Objective: To examine white matter microstructure, neural volumes and CNS metabolites in CAH due to 21-hydroxylase deficiency (21OHD) and to determine whether identified abnormalities are associated with cognition, glucocorticoid and androgen exposure.
Design, setting and participants: A cross-sectional study at a tertiary hospital including 19 females (18-50 years) with 21OHD and 19 age-matched healthy females.
Main outcome measure: Recruits underwent cognitive assessment and brain imaging including; diffusion weighted imaging of white matter, T1-weighted volumetry and magnetic resonance spectroscopy for neural metabolites. We evaluated white matter microstructure using tract-based spatial statistics. We compared cognitive scores, neural volumes and metabolites between groups and relationships between glucocorticoid exposure, MRI and neurologic outcomes.
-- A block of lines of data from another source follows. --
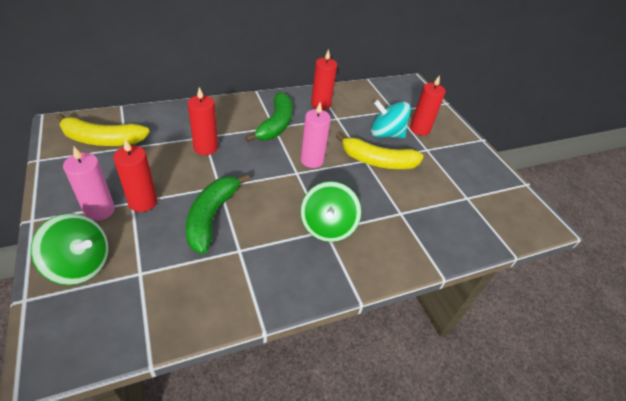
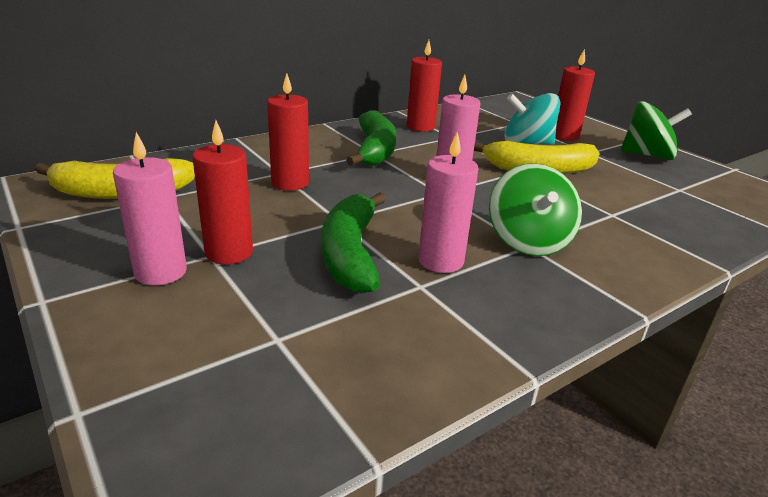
camera: 10 degrees left, 15 degrees down
green spinning top [31,213,109,285] -> green spinning top moved to [621,101,692,160]
none -> pink candle [418,131,479,273]

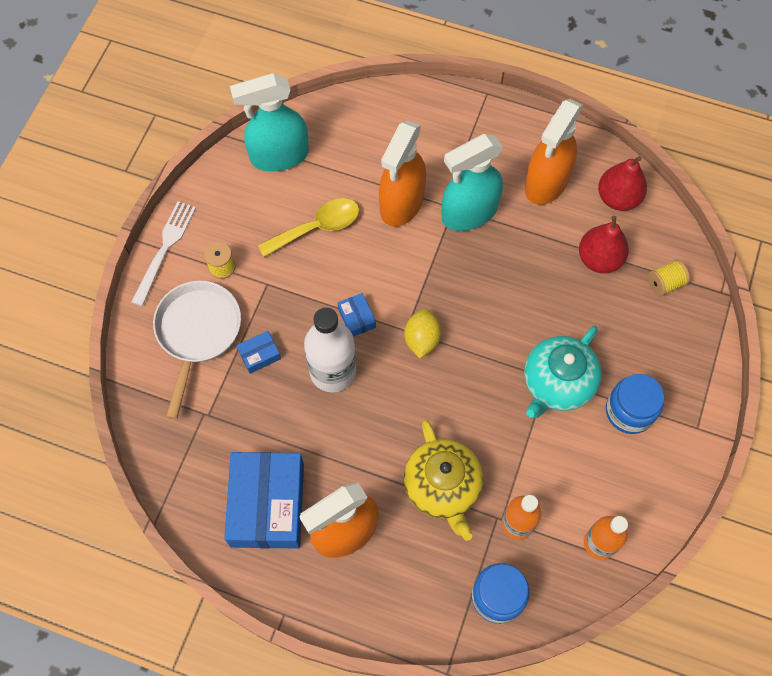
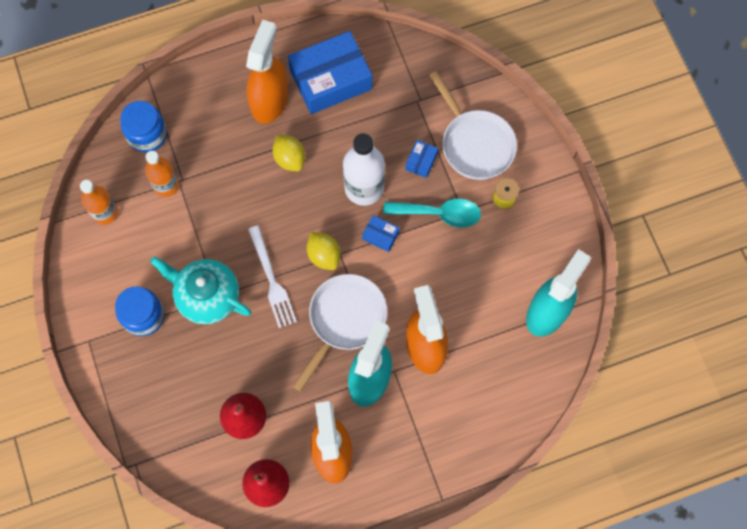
camera: 140 degrees right, 5 degrees up
white fork [131,201,196,306] -> white fork moved to [248,225,297,328]
blue box [224,452,304,549] -> blue box turned 75 degrees counterclockwise [288,31,372,114]
yellow spoon [258,198,359,257] -> none
yellow teapot [404,420,483,541] -> none
turquoise teapot [524,326,602,418] -> turquoise teapot turned 60 degrees counterclockwise [150,256,251,325]
yellow spool [648,260,690,296] -> none
none -> yellow lemon [272,135,305,171]
none -> white pan [293,274,387,391]
none -> turquoise spoon [383,199,481,227]

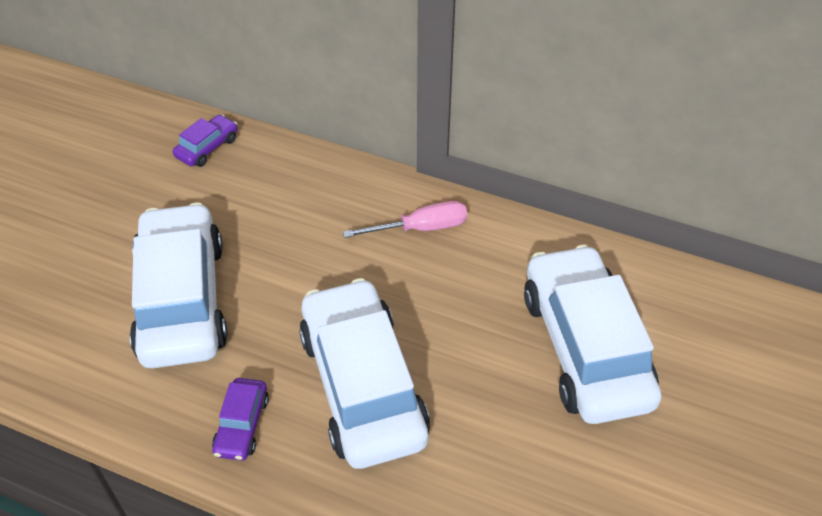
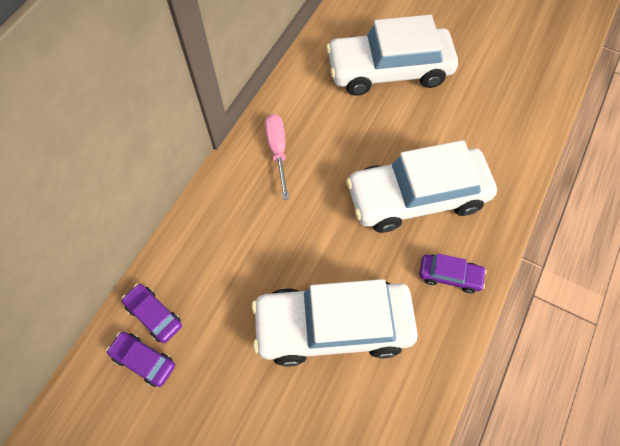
camera: 85 degrees left, 15 degrees up
none -> purple car [106,332,175,387]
Results: Patients with 21OHD had widespread reductions in white matter structural integrity, reduced volumes of right hippocampus, bilateral thalami, cerebellum and brainstem, and reduced mesial temporal lobe total choline content. Working memory, processing speed, and digit span and matrix reasoning scores were reduced in patients with 21OHD, despite similar education and intelligence to controls. 21OHD individuals exposed to higher glucocorticoid doses had greater abnormalities in white matter microstructure and cognitive performance.
Conclusion: For the first time we demonstrate that 21OHD and current glucocorticoid replacement regimens have a profound impact on brain morphology and function. If reversible, these CNS markers represent a potential target for treatment.